--- INFORMATION GIVEN ---
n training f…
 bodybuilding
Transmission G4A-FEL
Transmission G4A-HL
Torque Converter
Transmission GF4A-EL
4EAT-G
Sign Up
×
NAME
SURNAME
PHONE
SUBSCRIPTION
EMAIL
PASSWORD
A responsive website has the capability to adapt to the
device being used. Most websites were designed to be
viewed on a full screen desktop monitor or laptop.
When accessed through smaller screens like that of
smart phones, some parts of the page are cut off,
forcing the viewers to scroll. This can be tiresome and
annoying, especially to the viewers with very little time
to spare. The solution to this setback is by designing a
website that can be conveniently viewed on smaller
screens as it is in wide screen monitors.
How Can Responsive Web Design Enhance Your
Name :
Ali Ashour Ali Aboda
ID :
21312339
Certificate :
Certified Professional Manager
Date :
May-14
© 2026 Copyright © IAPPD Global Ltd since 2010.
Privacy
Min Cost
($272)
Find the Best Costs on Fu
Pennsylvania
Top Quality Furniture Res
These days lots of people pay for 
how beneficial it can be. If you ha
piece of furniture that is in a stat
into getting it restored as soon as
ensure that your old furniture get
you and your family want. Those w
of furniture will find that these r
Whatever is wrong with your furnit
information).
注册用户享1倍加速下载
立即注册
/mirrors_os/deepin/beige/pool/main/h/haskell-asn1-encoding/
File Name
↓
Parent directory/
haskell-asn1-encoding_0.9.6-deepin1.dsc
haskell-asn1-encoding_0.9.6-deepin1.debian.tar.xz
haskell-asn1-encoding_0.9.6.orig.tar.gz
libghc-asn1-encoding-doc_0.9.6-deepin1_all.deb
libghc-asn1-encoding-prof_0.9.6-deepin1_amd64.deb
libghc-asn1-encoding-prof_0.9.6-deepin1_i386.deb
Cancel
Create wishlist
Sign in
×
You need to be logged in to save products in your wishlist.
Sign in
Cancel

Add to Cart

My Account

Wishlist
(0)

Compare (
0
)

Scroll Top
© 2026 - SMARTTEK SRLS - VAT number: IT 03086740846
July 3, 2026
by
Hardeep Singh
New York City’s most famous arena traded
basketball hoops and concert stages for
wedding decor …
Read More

--- DIRECTIONS FOR THIS TASK ---
Retype all the material exactly as shown.

--- RESPONSE BELOW ---
n training f…
 bodybuilding
Transmission G4A-FEL
Transmission G4A-HL
Torque Converter
Transmission GF4A-EL
4EAT-G
Sign Up
×
NAME
SURNAME
PHONE
SUBSCRIPTION
EMAIL
PASSWORD
A responsive website has the capability to adapt to the
device being used. Most websites were designed to be
viewed on a full screen desktop monitor or laptop.
When accessed through smaller screens like that of
smart phones, some parts of the page are cut off,
forcing the viewers to scroll. This can be tiresome and
annoying, especially to the viewers with very little time
to spare. The solution to this setback is by designing a
website that can be conveniently viewed on smaller
screens as it is in wide screen monitors.
How Can Responsive Web Design Enhance Your
Name :
Ali Ashour Ali Aboda
ID :
21312339
Certificate :
Certified Professional Manager
Date :
May-14
© 2026 Copyright © IAPPD Global Ltd since 2010.
Privacy
Min Cost
($272)
Find the Best Costs on Fu
Pennsylvania
Top Quality Furniture Res
These days lots of people pay for 
how beneficial it can be. If you ha
piece of furniture that is in a stat
into getting it restored as soon as
ensure that your old furniture get
you and your family want. Those w
of furniture will find that these r
Whatever is wrong with your furnit
information).
注册用户享1倍加速下载
立即注册
/mirrors_os/deepin/beige/pool/main/h/haskell-asn1-encoding/
File Name
↓
Parent directory/
haskell-asn1-encoding_0.9.6-deepin1.dsc
haskell-asn1-encoding_0.9.6-deepin1.debian.tar.xz
haskell-asn1-encoding_0.9.6.orig.tar.gz
libghc-asn1-encoding-doc_0.9.6-deepin1_all.deb
libghc-asn1-encoding-prof_0.9.6-deepin1_amd64.deb
libghc-asn1-encoding-prof_0.9.6-deepin1_i386.deb
Cancel
Create wishlist
Sign in
×
You need to be logged in to save products in your wishlist.
Sign in
Cancel

Add to Cart

My Account

Wishlist
(0)

Compare (
0
)

Scroll Top
© 2026 - SMARTTEK SRLS - VAT number: IT 03086740846
July 3, 2026
by
Hardeep Singh
New York City’s most famous arena traded
basketball hoops and concert stages for
wedding decor …
Read More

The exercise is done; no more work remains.